Hans était proche de la retraite.
C'était son bar, il l'avait crée il y a 35 ans, il en avait fait un lieu de réconfort et de rencontres, il l'avait rendu un repère pour toute une communauté dans la ville.
C'était sa créature, et il en était profondément fier mais, à ce moment de sa vie, il n'avait qu'une envie: s'en débarrasser et se retirer à la campagne. Terminer ses jours dans la tranquillité des champs, ne plus voir personne, ne plus avoir à s'occuper des factures, des achats, des clients.
Ne plus voir des gens, c'était ça son seul désir.
Ils étaient tous des amis, ses clients, mais pour lui, actuellement, ils n"étaient que des gens. Et il n'avait pas envie de voir des gens.
On avait toujours apprécié en lui sa naturelle propension pour les relations humaines, la facilité des contacts, le caractère accueillant et gentil.
Mais Hans avait enfin compris que ce caractère, n'était pas du tout naturel.
Ce n'était que la proximité de Brigitte, sa femme, qui avait apaisé sa nature rustique et sauvage et qui l'avait rendu agréable aux yeux du monde.

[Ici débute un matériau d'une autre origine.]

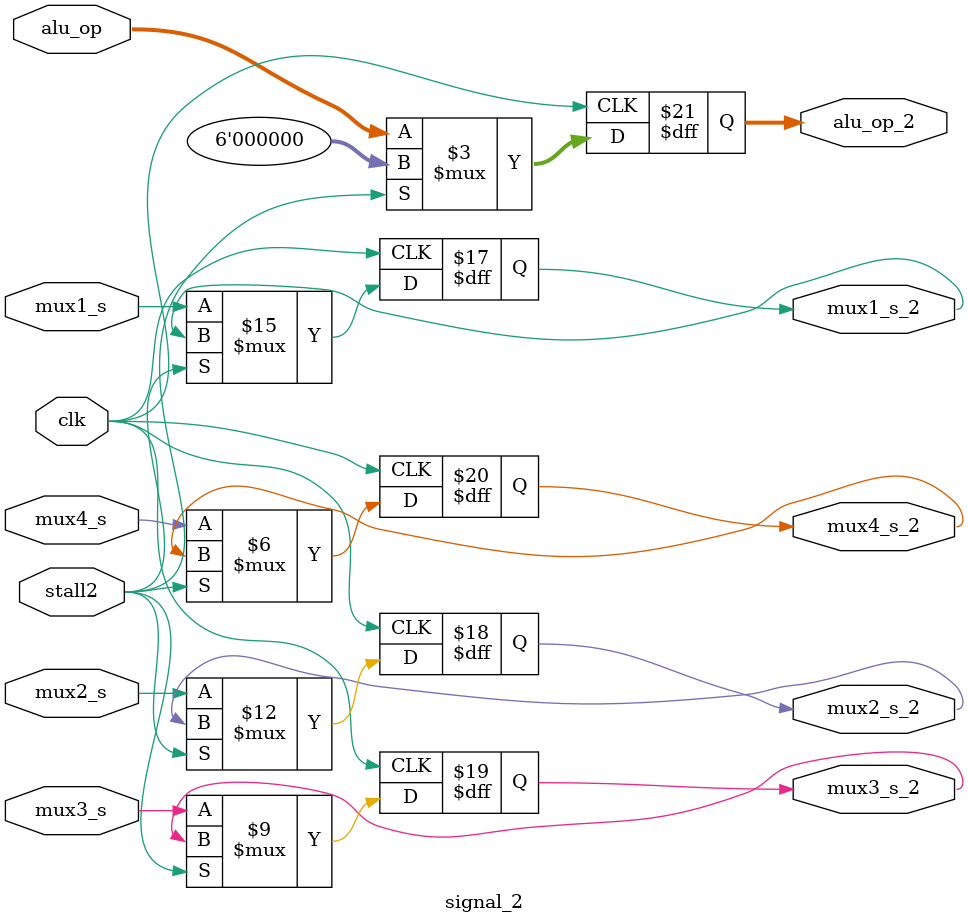
<source format=v>
`timescale 1ns / 1ps


module signal_2(
    input clk,
    input mux1_s,mux2_s,mux3_s,mux4_s,
    input [5:0]alu_op,
    input stall2,
    output reg mux1_s_2,mux2_s_2,mux3_s_2,mux4_s_2, 
    output reg [5:0]alu_op_2

    );
    always@(posedge clk)
    begin
    if(stall2) alu_op_2<= 6'h0;
    else begin
        mux1_s_2 <= mux1_s;
        mux2_s_2 <= mux2_s;
        mux3_s_2 <= mux3_s;
        mux4_s_2 <= mux4_s;
        alu_op_2 <= alu_op;
    end
    end
    
    
endmodule

</source>
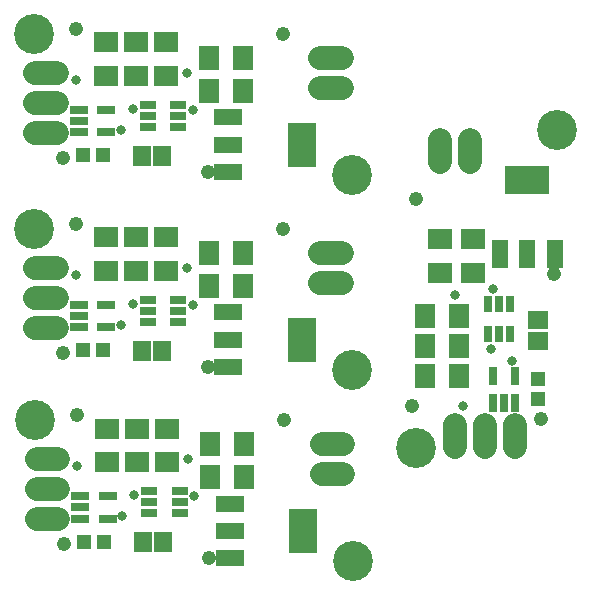
<source format=gts>
G75*
G70*
%OFA0B0*%
%FSLAX24Y24*%
%IPPOS*%
%LPD*%
%AMOC8*
5,1,8,0,0,1.08239X$1,22.5*
%
%ADD10C,0.1330*%
%ADD11R,0.0600X0.0300*%
%ADD12C,0.0789*%
%ADD13R,0.0592X0.0671*%
%ADD14R,0.0710X0.0790*%
%ADD15R,0.0960X0.0560*%
%ADD16R,0.0946X0.1497*%
%ADD17R,0.0580X0.0300*%
%ADD18R,0.0790X0.0710*%
%ADD19C,0.0330*%
%ADD20R,0.0513X0.0474*%
%ADD21R,0.0300X0.0600*%
%ADD22R,0.0671X0.0592*%
%ADD23R,0.0560X0.0960*%
%ADD24R,0.1497X0.0946*%
%ADD25R,0.0300X0.0580*%
%ADD26R,0.0474X0.0513*%
%ADD27C,0.0476*%
D10*
X001084Y005804D03*
X001045Y012182D03*
X001045Y018678D03*
X011645Y013978D03*
X011645Y007482D03*
X013787Y004864D03*
X011684Y001104D03*
X018487Y015464D03*
D11*
X003455Y015388D03*
X003455Y016128D03*
X002535Y016128D03*
X002535Y015758D03*
X002535Y015388D03*
X002535Y009632D03*
X002535Y009262D03*
X002535Y008892D03*
X003455Y008892D03*
X003455Y009632D03*
X003494Y003254D03*
X003494Y002514D03*
X002574Y002514D03*
X002574Y002884D03*
X002574Y003254D03*
D12*
X001839Y003504D02*
X001130Y003504D01*
X001130Y004504D02*
X001839Y004504D01*
X001839Y002504D02*
X001130Y002504D01*
X001091Y008882D02*
X001799Y008882D01*
X001799Y009882D02*
X001091Y009882D01*
X001091Y010882D02*
X001799Y010882D01*
X001799Y015378D02*
X001091Y015378D01*
X001091Y016378D02*
X001799Y016378D01*
X001799Y017378D02*
X001091Y017378D01*
X010591Y017878D02*
X011299Y017878D01*
X011299Y016878D02*
X010591Y016878D01*
X014587Y015118D02*
X014587Y014410D01*
X015587Y014410D02*
X015587Y015118D01*
X011299Y011382D02*
X010591Y011382D01*
X010591Y010382D02*
X011299Y010382D01*
X015087Y005618D02*
X015087Y004910D01*
X016087Y004910D02*
X016087Y005618D01*
X017087Y005618D02*
X017087Y004910D01*
X011339Y005004D02*
X010630Y005004D01*
X010630Y004004D02*
X011339Y004004D01*
D13*
X005339Y001734D03*
X004670Y001734D03*
X004630Y008112D03*
X005300Y008112D03*
X005300Y014608D03*
X004630Y014608D03*
D14*
X006885Y016778D03*
X006885Y017878D03*
X008005Y017878D03*
X008005Y016778D03*
X008005Y011382D03*
X008005Y010282D03*
X006885Y010282D03*
X006885Y011382D03*
X006925Y005004D03*
X006925Y003904D03*
X008044Y003904D03*
X008044Y005004D03*
X014078Y007264D03*
X014078Y008264D03*
X014078Y009264D03*
X015197Y009264D03*
X015197Y008264D03*
X015197Y007264D03*
D15*
X007525Y007572D03*
X007525Y008482D03*
X007525Y009392D03*
X007525Y014068D03*
X007525Y014978D03*
X007525Y015888D03*
X007564Y003014D03*
X007564Y002104D03*
X007564Y001194D03*
D16*
X010005Y002104D03*
X009965Y008482D03*
X009965Y014978D03*
D17*
X005855Y015558D03*
X005855Y015928D03*
X005855Y016298D03*
X004835Y016298D03*
X004835Y015928D03*
X004835Y015558D03*
X004835Y009802D03*
X004835Y009432D03*
X004835Y009062D03*
X005855Y009062D03*
X005855Y009432D03*
X005855Y009802D03*
X005894Y003424D03*
X005894Y003054D03*
X005894Y002684D03*
X004874Y002684D03*
X004874Y003054D03*
X004874Y003424D03*
D18*
X004484Y004394D03*
X003484Y004394D03*
X003484Y005514D03*
X004484Y005514D03*
X005484Y005514D03*
X005484Y004394D03*
X005445Y010772D03*
X004445Y010772D03*
X003445Y010772D03*
X003445Y011892D03*
X004445Y011892D03*
X005445Y011892D03*
X005445Y017268D03*
X004445Y017268D03*
X003445Y017268D03*
X003445Y018388D03*
X004445Y018388D03*
X005445Y018388D03*
X014587Y011824D03*
X015687Y011824D03*
X015687Y010704D03*
X014587Y010704D03*
D19*
X015087Y009964D03*
X016337Y010164D03*
X016287Y008164D03*
X016987Y007764D03*
X015337Y006264D03*
X006384Y003254D03*
X006184Y004504D03*
X004384Y003304D03*
X003984Y002604D03*
X002484Y004254D03*
X003945Y008982D03*
X004345Y009682D03*
X002445Y010632D03*
X006145Y010882D03*
X006345Y009632D03*
X003945Y015478D03*
X004345Y016178D03*
X002445Y017128D03*
X006145Y017378D03*
X006345Y016128D03*
D20*
X003350Y014618D03*
X002680Y014618D03*
X002680Y008122D03*
X003350Y008122D03*
X003389Y001744D03*
X002720Y001744D03*
D21*
X016337Y006354D03*
X016707Y006354D03*
X017077Y006354D03*
X017077Y007274D03*
X016337Y007274D03*
D22*
X017857Y008449D03*
X017857Y009119D03*
D23*
X017487Y011344D03*
X016578Y011344D03*
X018397Y011344D03*
D24*
X017487Y013784D03*
D25*
X016907Y009674D03*
X016537Y009674D03*
X016167Y009674D03*
X016167Y008654D03*
X016537Y008654D03*
X016907Y008654D03*
D26*
X017847Y007169D03*
X017847Y006499D03*
D27*
X002054Y001654D03*
X002484Y005954D03*
X002015Y008032D03*
X002445Y012332D03*
X002015Y014528D03*
X002445Y018828D03*
X006845Y014078D03*
X009345Y012182D03*
X013787Y013164D03*
X018387Y010664D03*
X017937Y005834D03*
X013637Y006264D03*
X009384Y005804D03*
X006845Y007582D03*
X006884Y001204D03*
X009345Y018678D03*
M02*

</source>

Brigitte l'avait dompté et l'avait transformé.
Mais depuis trois mois désormais, Brigitte était enterrée dans le petit cimetière au bord de la ville. Et depuis, son naturel avait resurgit et lui avait ôte l'envie d'être souriant et gentil.
Hans allait bientôt prendre sa retraite et devenir enfin désagréable.

2 commentaires:
Ah ben quand meme, de nouvelles proses !
Faudrait que je m'y mette aussi !
Bravo, c'est bien ecrit !
Non seulement c'est bien écrit mais c'est une belle histoire. Rectifie dès que tu en auras envie le Ferdinando (sic) pour Pessoa. Bien à toi… et donne-nous signe de vie plus souvent.